Detective Constable Will Hope of the Metropolitan Police, who investigated the attack, said last night: "It's very sad that this case has been brought to the attention of the public in such a way.
"The brutal act out by Sean Cahill changed the life of a young man forever, so much so that he has had to move away from the family he loves to try and get on with his life.
"As a sports star in the public eye, Tim Cahill's actions are grossly irresponsible.
"Celebrating his goal in such a way seemingly endorses the actions of his brother.
"What sort of a message does it send to the impressionable younger generation?"
Australian brothers Tim and Sean Cahill.

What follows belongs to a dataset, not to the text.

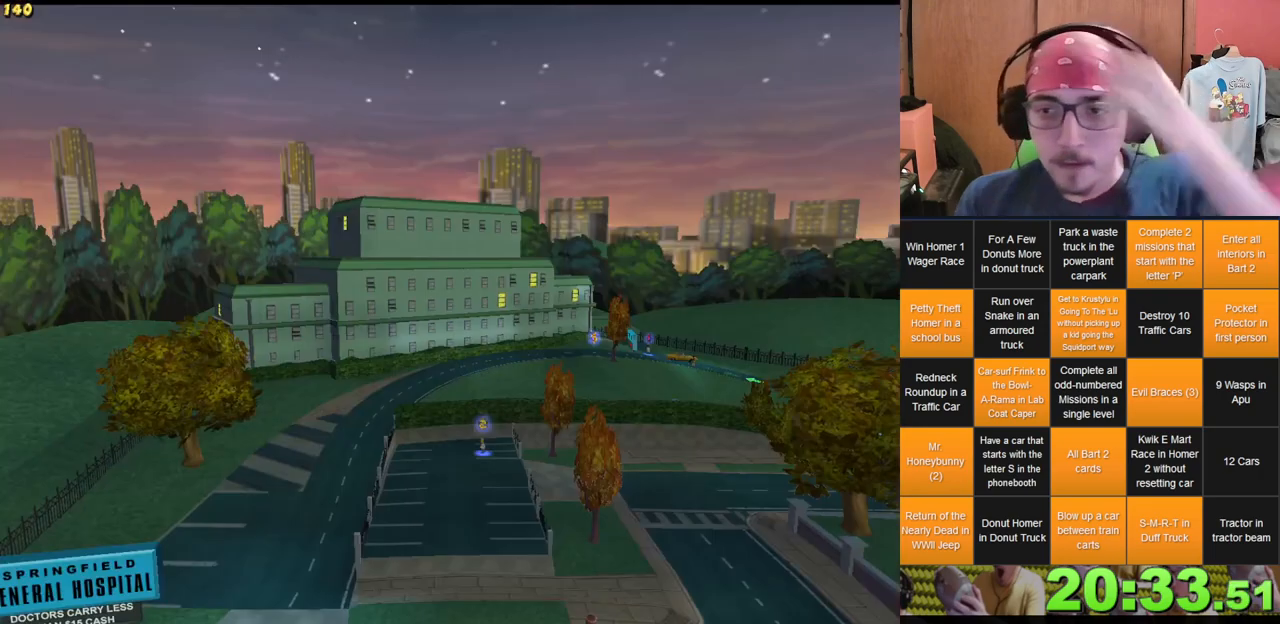
Gameplay with a controller (Xbox layout); each line is a JSON object with the inputs held at the frame after it. "events" lists button and stick changes between this image and that frame as [ms after this image, input, new state], when the widget could be followed in between. Not read: A L3 R3 X.
{"buttons": [], "left_stick": "center", "right_stick": "center", "events": []}
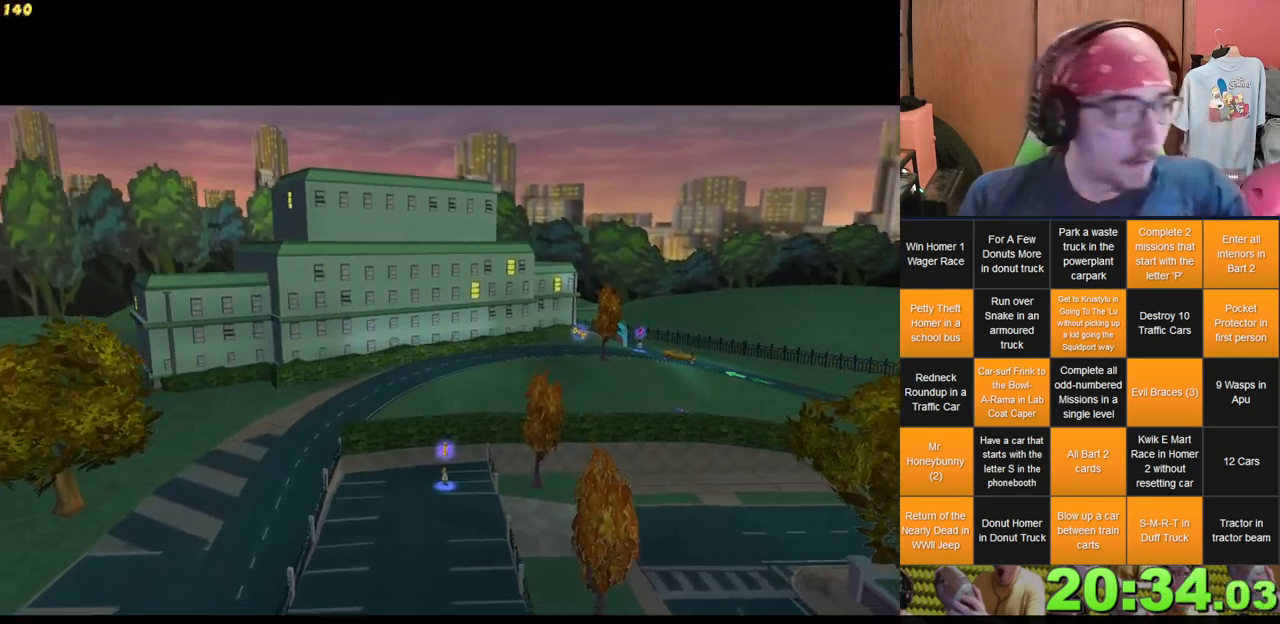
{"buttons": [], "left_stick": "center", "right_stick": "center", "events": []}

A club spokesman described Tim as 'very intelligent'
Sean Cahill's trial at Croydon Crown Court heard he had been drinking with friends from the world of football before he was caught on CCTV in Bromley, South East London, punching several of Mr Stapley's friends and then kicking him.
He was swiftly arrested and charged but jumped bail and fled to Sydney.
He was arrested on an international warrant last March and extradited soon afterwards.
Even though his victim's hair, blood and flesh had been found on his shoe, Cahill brazenly denied his guilt to the end.
In a moving impact statement to the court, Mr Stapley said the agony of the initial assault was only the beginning of his suffering.
He described an operation in which a surgeon attempted to repair the damage to his eye with a transplant of retinal cells.
He said: "The post-operative regime was arduous to say the least.
"I had to lie in a horizontal position, face down, for between four and six weeks.
"I was allowed to get up only to eat, go to the toilet or wash and these had to be done quickly.
"I was pretty much confined face down on my bed for this whole period."
He said he became depressed, rarely went out and was frightened by any conflict. Life had never been the same again.
Mr Stapley's mother Pamela, 55, said at the family home in Orpington, South East London last night: "We just want to move on. Chris doesn't know about what happened on the football field and I don't want him to."
Asked how she felt about Sean Cahill being depicted as a martyr by his brother, she said simply: "That is for the Cahill family."
An Everton spokesman denied that Cahill's celebration had been inappropriate, but admitted: "I am sure Tim was fully aware that some people would not be in favour of what he did before he did it".